Как эта картинка выглядит в России? Удручающе мало наукоемких компаний, удовлетворяющих самым базовым критериям. Слишком бурная река, которая кишит алчными на наживу чиновниками и бюрократами. Немного и ожидающих на другом берегу крупных компаний, заинтересованных в инновациях. Они ведь учатся у жизни и видят, каково приходится их землякам-новаторам на другом берегу и в речном потоке. Не проще ли в таких условиях обратиться за границу и купить там нечто новенькое и с гарантией? Пусть и дороже и не всегда самое совершенное, зато надежно.
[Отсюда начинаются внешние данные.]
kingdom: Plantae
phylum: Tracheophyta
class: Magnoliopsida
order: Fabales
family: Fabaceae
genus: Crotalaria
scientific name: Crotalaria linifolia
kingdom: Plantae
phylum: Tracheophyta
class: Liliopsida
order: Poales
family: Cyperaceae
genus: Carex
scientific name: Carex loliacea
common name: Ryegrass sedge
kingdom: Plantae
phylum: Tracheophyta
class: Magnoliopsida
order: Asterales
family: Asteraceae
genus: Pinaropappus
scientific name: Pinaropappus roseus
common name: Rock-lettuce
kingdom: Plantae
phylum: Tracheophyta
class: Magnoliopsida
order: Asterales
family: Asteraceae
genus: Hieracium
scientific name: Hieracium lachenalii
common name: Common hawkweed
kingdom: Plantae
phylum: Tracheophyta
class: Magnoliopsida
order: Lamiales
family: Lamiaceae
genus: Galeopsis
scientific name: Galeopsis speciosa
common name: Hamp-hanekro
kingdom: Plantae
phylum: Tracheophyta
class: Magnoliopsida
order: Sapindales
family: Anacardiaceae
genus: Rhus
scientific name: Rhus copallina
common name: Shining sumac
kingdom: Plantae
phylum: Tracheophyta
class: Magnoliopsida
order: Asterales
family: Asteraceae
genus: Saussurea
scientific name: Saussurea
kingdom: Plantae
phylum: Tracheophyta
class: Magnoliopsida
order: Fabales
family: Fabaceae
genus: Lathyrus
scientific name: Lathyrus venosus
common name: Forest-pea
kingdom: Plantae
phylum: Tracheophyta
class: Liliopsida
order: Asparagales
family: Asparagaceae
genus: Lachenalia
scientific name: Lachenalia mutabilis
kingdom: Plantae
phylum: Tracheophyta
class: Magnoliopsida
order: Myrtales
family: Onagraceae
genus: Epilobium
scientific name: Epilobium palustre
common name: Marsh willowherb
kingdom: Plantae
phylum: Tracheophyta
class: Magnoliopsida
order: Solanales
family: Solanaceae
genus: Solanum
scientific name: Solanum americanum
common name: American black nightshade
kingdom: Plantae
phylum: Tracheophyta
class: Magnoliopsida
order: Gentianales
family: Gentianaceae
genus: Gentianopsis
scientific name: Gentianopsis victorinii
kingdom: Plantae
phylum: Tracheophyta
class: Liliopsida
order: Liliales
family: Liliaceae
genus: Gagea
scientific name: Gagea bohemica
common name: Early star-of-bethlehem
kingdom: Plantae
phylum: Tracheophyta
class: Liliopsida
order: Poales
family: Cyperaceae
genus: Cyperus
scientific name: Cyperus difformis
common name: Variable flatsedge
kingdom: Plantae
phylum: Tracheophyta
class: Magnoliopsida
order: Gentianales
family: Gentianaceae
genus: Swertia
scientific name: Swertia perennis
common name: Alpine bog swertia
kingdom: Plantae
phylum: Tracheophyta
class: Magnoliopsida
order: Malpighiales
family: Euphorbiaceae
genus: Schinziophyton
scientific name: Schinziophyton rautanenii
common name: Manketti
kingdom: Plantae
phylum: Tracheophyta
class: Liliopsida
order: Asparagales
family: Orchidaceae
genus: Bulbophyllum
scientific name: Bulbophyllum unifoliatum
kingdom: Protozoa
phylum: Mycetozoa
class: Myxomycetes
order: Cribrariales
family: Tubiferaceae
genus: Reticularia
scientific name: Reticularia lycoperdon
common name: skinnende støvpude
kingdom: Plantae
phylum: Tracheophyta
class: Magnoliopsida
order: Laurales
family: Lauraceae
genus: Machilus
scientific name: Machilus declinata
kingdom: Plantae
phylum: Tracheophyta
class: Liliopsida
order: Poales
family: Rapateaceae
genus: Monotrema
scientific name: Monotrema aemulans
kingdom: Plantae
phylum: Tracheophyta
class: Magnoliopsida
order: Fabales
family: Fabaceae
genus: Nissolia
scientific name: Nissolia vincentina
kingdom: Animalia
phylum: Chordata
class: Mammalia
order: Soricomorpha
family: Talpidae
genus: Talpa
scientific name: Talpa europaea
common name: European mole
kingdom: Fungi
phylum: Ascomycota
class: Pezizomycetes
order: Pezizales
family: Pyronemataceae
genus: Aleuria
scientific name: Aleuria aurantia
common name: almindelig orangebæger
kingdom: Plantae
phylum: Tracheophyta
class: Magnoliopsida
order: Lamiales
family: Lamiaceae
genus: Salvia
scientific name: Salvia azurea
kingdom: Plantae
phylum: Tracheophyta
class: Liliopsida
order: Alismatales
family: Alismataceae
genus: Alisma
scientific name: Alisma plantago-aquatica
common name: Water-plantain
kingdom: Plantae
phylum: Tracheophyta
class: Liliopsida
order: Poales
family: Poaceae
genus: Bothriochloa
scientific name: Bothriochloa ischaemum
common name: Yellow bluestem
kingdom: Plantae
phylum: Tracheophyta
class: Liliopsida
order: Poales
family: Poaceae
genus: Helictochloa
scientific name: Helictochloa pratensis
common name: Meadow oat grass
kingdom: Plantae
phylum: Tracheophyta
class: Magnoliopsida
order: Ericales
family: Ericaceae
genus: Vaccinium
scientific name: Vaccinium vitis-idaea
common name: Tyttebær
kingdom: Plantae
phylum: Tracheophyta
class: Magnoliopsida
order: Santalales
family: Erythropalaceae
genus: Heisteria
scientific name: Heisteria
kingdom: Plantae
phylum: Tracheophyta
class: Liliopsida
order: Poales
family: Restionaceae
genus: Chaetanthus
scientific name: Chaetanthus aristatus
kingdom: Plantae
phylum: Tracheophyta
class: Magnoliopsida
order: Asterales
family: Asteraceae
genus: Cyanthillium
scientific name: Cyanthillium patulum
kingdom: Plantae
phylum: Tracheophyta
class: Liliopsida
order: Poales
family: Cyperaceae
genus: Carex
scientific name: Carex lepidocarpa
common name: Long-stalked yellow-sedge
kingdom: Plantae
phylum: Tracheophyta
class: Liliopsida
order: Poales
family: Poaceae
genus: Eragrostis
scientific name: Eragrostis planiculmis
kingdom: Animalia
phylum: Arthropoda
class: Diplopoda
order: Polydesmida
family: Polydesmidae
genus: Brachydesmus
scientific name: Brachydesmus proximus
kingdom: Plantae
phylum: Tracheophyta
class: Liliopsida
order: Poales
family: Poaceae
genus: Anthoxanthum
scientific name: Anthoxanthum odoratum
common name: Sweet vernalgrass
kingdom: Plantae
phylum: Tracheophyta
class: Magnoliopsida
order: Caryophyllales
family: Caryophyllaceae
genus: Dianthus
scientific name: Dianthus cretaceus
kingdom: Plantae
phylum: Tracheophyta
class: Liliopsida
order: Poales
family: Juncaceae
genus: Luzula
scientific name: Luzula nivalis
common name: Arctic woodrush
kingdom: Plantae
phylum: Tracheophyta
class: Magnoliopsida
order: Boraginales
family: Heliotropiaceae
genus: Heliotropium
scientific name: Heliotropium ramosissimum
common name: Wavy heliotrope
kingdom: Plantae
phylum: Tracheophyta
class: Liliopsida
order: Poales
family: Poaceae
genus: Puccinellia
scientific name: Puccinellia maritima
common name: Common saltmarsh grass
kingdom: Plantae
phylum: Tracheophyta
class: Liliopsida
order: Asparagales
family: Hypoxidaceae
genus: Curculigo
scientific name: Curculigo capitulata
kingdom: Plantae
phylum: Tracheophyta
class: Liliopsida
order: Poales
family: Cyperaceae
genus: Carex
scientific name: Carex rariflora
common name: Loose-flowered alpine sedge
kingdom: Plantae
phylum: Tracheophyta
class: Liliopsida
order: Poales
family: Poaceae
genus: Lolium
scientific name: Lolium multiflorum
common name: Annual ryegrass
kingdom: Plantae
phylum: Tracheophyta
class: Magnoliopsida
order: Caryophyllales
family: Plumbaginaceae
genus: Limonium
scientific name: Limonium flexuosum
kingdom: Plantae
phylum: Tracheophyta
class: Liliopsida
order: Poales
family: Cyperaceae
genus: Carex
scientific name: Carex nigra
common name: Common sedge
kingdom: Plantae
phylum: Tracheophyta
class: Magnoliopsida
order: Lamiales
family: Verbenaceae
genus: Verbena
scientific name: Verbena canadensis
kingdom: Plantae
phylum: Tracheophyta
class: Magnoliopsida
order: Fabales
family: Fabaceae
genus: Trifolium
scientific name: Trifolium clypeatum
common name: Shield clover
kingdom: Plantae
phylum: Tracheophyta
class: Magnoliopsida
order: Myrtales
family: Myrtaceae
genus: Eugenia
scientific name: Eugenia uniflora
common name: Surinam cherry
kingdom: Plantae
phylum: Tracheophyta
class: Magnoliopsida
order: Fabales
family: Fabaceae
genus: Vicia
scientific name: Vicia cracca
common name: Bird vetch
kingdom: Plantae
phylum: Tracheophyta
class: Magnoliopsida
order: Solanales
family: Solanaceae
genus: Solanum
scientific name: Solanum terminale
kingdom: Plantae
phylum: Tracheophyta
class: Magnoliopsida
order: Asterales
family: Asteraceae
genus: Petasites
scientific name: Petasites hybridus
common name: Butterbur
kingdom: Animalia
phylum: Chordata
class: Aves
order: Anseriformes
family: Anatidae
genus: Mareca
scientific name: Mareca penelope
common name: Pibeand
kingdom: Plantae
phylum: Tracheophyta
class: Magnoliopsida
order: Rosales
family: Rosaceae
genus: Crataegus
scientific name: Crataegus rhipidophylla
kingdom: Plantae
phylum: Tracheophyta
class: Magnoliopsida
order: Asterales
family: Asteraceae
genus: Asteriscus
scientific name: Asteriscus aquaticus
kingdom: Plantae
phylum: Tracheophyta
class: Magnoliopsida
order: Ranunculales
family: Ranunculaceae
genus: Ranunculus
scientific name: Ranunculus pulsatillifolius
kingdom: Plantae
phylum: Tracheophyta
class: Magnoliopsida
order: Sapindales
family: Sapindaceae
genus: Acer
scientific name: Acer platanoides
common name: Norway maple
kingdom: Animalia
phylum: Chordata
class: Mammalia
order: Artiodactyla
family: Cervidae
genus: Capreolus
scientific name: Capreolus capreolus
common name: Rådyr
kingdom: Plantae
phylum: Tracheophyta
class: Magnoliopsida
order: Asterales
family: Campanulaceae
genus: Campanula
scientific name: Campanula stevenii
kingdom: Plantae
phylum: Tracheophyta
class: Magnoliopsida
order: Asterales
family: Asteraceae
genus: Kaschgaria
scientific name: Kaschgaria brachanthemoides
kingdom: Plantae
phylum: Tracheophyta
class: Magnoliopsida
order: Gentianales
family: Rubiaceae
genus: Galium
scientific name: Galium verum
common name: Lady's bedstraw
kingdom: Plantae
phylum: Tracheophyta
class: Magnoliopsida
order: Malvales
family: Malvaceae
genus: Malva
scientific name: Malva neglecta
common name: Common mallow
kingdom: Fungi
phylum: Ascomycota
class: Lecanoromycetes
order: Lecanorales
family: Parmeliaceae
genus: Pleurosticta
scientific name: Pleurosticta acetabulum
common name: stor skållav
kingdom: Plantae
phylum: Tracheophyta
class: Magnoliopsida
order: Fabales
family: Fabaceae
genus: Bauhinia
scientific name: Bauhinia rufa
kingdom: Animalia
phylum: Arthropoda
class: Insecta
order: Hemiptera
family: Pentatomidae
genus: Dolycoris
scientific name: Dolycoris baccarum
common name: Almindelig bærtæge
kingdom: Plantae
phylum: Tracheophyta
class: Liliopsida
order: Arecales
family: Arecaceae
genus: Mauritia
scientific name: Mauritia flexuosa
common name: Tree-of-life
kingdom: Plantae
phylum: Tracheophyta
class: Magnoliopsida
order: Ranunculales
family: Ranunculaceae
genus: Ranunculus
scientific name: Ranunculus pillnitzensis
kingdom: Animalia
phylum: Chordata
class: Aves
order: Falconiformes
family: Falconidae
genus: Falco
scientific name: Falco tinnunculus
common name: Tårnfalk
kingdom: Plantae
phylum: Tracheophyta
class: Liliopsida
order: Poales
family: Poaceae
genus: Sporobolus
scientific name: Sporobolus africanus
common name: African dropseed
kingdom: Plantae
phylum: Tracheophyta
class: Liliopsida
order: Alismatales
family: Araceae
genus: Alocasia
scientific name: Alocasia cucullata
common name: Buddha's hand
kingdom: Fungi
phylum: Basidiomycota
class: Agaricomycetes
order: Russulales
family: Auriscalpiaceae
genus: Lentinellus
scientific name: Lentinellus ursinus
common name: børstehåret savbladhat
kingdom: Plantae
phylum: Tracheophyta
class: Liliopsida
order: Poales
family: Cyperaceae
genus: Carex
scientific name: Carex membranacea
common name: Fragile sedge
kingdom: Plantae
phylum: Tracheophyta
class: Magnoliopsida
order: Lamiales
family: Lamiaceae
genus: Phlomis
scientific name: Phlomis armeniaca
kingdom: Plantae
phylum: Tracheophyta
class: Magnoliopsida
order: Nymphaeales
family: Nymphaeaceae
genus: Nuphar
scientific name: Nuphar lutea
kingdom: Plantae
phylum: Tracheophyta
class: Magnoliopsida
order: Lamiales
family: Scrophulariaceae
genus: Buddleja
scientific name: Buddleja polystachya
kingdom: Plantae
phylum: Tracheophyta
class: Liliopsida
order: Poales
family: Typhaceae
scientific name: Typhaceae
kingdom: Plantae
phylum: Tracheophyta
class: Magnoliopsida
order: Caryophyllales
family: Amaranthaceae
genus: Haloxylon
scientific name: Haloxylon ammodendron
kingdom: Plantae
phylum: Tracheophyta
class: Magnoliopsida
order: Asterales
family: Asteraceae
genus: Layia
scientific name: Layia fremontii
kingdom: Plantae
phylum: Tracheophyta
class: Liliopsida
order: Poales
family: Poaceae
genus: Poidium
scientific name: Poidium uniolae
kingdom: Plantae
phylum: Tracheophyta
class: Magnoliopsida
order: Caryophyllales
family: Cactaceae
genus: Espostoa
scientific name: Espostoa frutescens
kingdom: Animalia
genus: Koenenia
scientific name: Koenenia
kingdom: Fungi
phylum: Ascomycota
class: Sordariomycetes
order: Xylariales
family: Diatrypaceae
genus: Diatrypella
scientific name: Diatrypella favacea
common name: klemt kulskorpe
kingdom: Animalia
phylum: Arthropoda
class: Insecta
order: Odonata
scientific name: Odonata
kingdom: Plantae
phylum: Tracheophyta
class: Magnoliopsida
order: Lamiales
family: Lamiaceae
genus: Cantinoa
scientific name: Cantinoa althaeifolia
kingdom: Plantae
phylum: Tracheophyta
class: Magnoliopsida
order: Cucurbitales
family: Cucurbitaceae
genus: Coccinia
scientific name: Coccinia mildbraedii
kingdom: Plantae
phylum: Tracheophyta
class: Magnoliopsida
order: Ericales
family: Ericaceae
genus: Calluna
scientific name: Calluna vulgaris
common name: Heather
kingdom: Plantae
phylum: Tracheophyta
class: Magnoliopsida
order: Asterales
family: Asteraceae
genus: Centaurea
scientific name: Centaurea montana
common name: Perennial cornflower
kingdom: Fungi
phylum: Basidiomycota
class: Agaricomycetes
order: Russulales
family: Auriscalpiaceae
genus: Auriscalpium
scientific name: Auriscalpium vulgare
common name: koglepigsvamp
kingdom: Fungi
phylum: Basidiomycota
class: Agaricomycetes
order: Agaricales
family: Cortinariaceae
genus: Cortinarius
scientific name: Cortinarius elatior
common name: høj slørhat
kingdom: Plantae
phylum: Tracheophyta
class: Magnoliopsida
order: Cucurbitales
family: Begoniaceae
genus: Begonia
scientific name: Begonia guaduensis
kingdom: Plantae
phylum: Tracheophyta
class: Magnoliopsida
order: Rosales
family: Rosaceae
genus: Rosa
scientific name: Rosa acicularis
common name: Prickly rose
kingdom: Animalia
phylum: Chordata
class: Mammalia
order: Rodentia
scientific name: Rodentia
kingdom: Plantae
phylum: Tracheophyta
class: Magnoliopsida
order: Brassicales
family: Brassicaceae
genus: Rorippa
Так что я не стал бы переоценивать роль крупного российского бизнеса на нынешнем этапе – надо сначала, чтобы ему было кого ждать на своем берегу. И тут мы опять возвращаемся к роли государства как регулятора, а не как наседки десятка компаний – резидентов Сколково.

Существует ряд долгосрочных факторов развития инноваций, на которые сложно повлиять. Начиная от критической массы критически мыслящих людей, подготовленных специалистов, и заканчивая необходимой инфраструктурой, традициями и культурой. Что у России осталось, а что придется восстанавливать? Сколько это может занять времени?

А на этот вопрос позвольте мне не ответить. Не знаю. Знаю только, что с каждым потерянным годом срок ожидания увеличивается втрое.

И второе – в России нет такого места, где Вам смогут обоснованно ответить. Может быть, в институте у Малинецкого? Впрочем, не уверен.

Есть ли шансы на возвращение российских ученых в Россию? Что для этого нужно сделать?

Приведу пример. Я знаю трех руководителей ведущих компаний США в области невоенного (в основном, медицинского) применения лазеров. Все трое достигли того, что можно считать мечтой всякого ученого-новатора. Никто из них не намерен возвращаться в Россию. Не спрашивайте меня почему. Лучше давайте подумаем, почему все трое покинули страну в девяностые годы? Таких причин всего несколько:

  • Резкое падение престижа прикладной науки в угоду «священным коровам» тех лет: торговле, хождению во власть, обслуживанию интересов новых элит;
  • Катастрофическое снижение финансирования науки и уровня зарплаты ученых на фоне резкого вздорожания жизни;
  • Усиление криминогенной обстановки в городах и рост прочих факторов угрозы для качества жизни;
  • Отсутствие интереса со стороны крупного бизнеса к предотвращению утечки мозгов (причем как за рубеж, так и просто за счет деградации или смены профессии).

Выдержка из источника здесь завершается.